Examples of illegal forms of prescriptions

  • Prescriptions on forms pre-populated by someone other than the prescriber (e.g. pharmacy, 'prescription broker', clerical assistant, patient).
    (In public hospitals patient details may be on a pre-printed sticker other than for Schedule 8 medicines).
  • Prescriptions sent through companies, websites or apps other than electronic prescriptions using conformant systems with Conformance IDs.
  • An image of a prescription provided to a patient.
  • An image provided to a pharmacy by anyone other than the prescriber.
  • Paper prescriptions with digital signatures.
  • Electronic or image-based veterinary prescriptions.

Other illegal/unprofessional scenarios

  • Prescriptions requested by the patient in response to websites offering to arrange a supply of Schedule 4 medicines (e.g. contraceptives/infertility treatments).

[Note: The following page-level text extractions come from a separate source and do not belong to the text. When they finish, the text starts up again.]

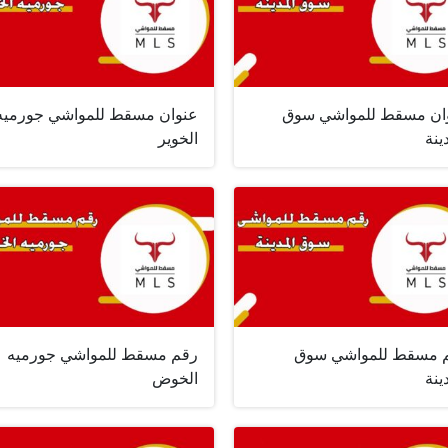
ان مسقط للمواشي سوق
عنوان مسقط للمواشي جورميه
ينة
الخوير
 مسقط للمواشي سوق
رقم مسقط للمواشي جورميه
ينة
الخوض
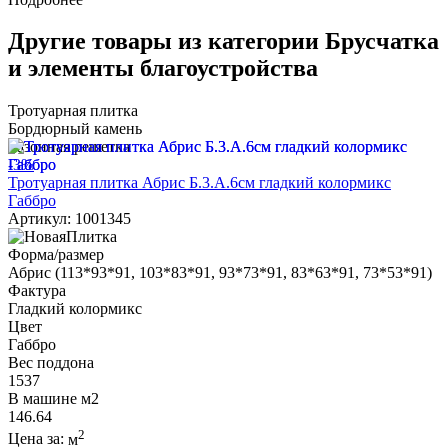
Другие товары из категории Брусчатка
и элементы благоустройства
Тротуарная плитка
Бордюрный камень
Газонная решетка
-3%
Тротуарная плитка Абрис Б.3.А.6см гладкий колормикс
Габбро
Артикул: 1001345
Форма/размер
Абрис (113*93*91, 103*83*91, 93*73*91, 83*63*91, 73*53*91)
Фактура
Гладкий колормикс
Цвет
Габбро
Вес поддона
1537
В машине м2
146.64
2
Цена за:
м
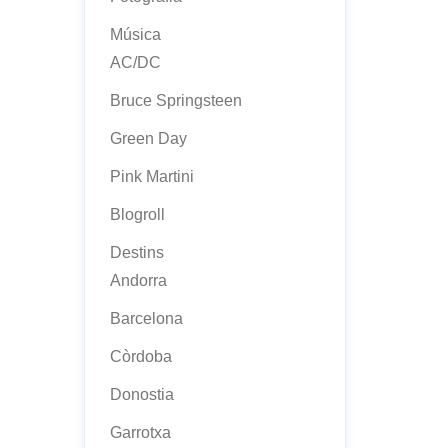
Música
AC/DC
Bruce Springsteen
Green Day
Pink Martini
Blogroll
Destins
Andorra
Barcelona
Còrdoba
Donostia
Garrotxa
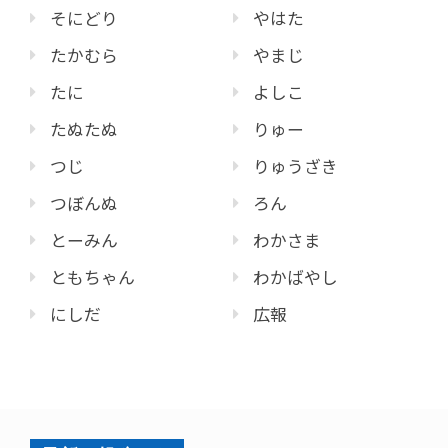
そにどり
やはた
たかむら
やまじ
たに
よしこ
たぬたぬ
りゅー
つじ
りゅうざき
つぼんぬ
ろん
とーみん
わかさま
ともちゃん
わかばやし
にしだ
広報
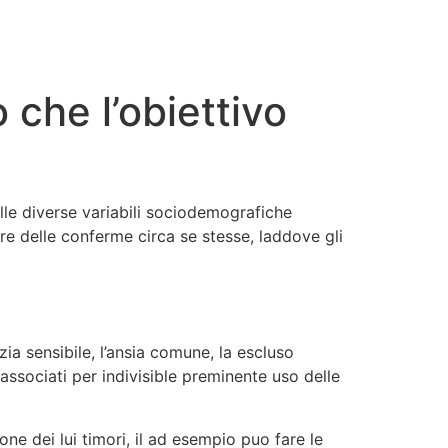
che l’obiettivo
lle diverse variabili sociodemografiche
e delle conferme circa se stesse, laddove gli
zia sensibile, l’ansia comune, la escluso
ssociati per indivisible preminente uso delle
ne dei lui timori, il ad esempio puo fare le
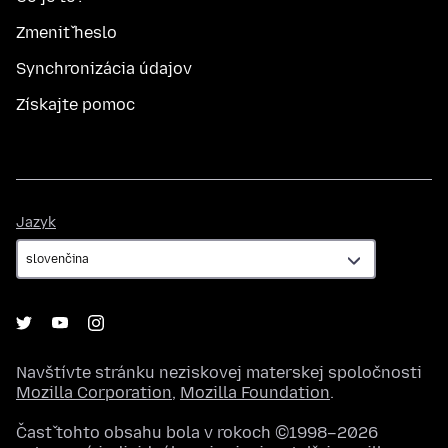
Zmeniť heslo
Synchronizácia údajov
Získajte pomoc
Jazyk
Jazyk
Navštívte stránku neziskovej materskej spoločnosti
Mozilla Corporation
,
Mozilla Foundation
.
Časť tohto obsahu bola v rokoch ©1998–2026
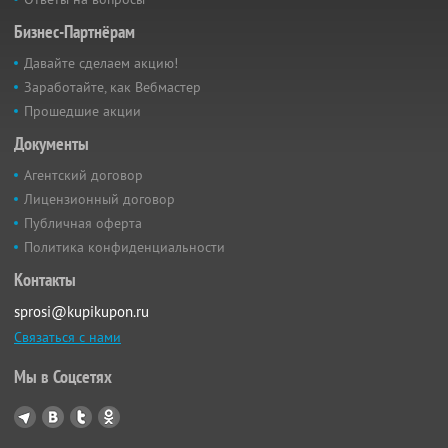
Бизнес-Партнёрам
Давайте сделаем акцию!
Заработайте, как Вебмастер
Прошедшие акции
Документы
Агентский договор
Лицензионный договор
Публичная оферта
Политика конфиденциальности
Контакты
sprosi@kupikupon.ru
Связаться с нами
Мы в Соцсетях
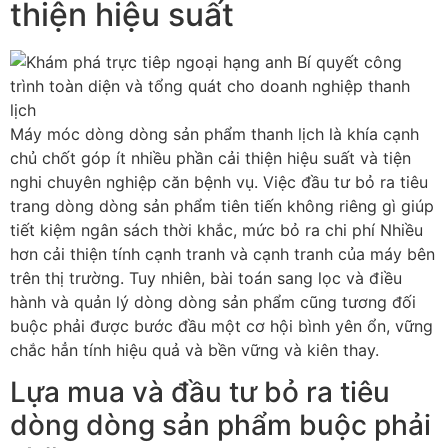
thiện hiệu suất
Máy móc dòng dòng sản phẩm thanh lịch là khía cạnh
chủ chốt góp ít nhiều phần cải thiện hiệu suất và tiện
nghi chuyên nghiệp căn bệnh vụ. Việc đầu tư bỏ ra tiêu
trang dòng dòng sản phẩm tiên tiến không riêng gì giúp
tiết kiệm ngân sách thời khắc, mức bỏ ra chi phí Nhiều
hơn cải thiện tính cạnh tranh và cạnh tranh của máy bên
trên thị trường. Tuy nhiên, bài toán sang lọc và điều
hành và quản lý dòng dòng sản phẩm cũng tương đối
buộc phải được bước đầu một cơ hội bình yên ổn, vững
chắc hẳn tính hiệu quả và bền vững và kiên thay.
Lựa mua và đầu tư bỏ ra tiêu
dòng dòng sản phẩm buộc phải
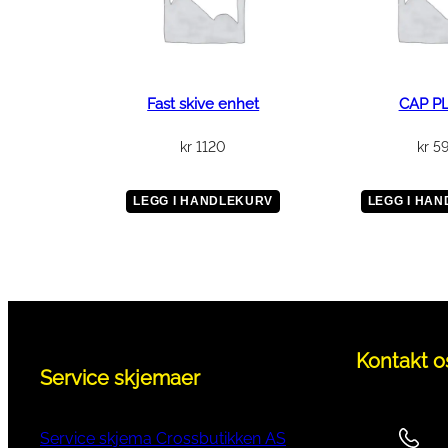
Fast skive enhet
CAP P
kr
1120
kr
5
LEGG I HANDLEKURV
LEGG I HA
Kontakt o
Service skjemaer
Service skjema Crossbutikken AS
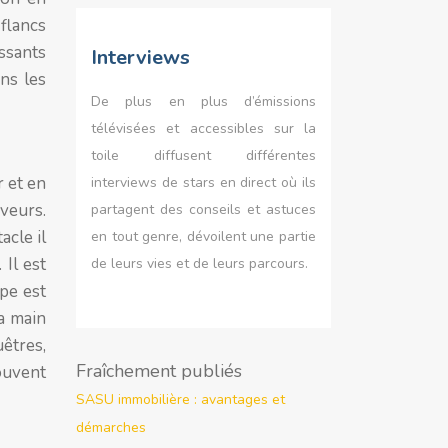
 flancs
ussants
Interviews
ns les
De plus en plus d’émissions
télévisées et accessibles sur la
toile diffusent différentes
r et en
interviews de stars en direct où ils
aveurs.
partagent des conseils et astuces
acle il
en tout genre, dévoilent une partie
Il est
de leurs vies et de leurs parcours.
pe est
la main
êtres,
Fraîchement publiés
souvent
SASU immobilière : avantages et
démarches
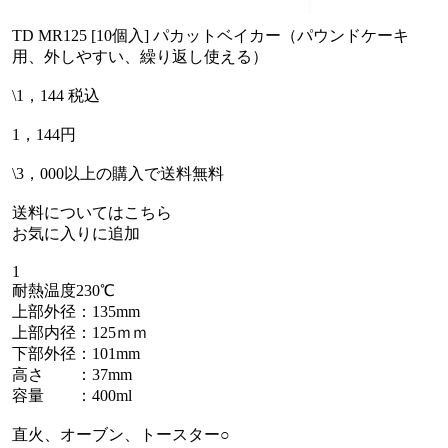
TD MR125 [10個入] パカットベイカー（パウンドケーキ
用、外しやすい、繰り返し使える）
\1，144 税込
1，144円
\3，000以上の購入で送料無料
送料についてはこちら
お気に入りに追加
1
耐熱温度230℃
上部外径：135mm
上部内径：125ｍｍ
下部外径：101mm
高さ ：37mm
容量 ：400ml
直火、オーブン、トースター○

This is contrary to Medical Board standards and telehealth principles (and Medicare rules). See, for example, Telehealth guidance for practitioners.
  • The decision whether to prescribe a Schedule 4 medicine for a patient and the choice of which medicine, form, strength and quantity, must be made by the prescriber, not governed by patient request or brokered by a third party such as a pharmacy, medicine sponsor or others who receive financial benefit from the prescribing of the medicine.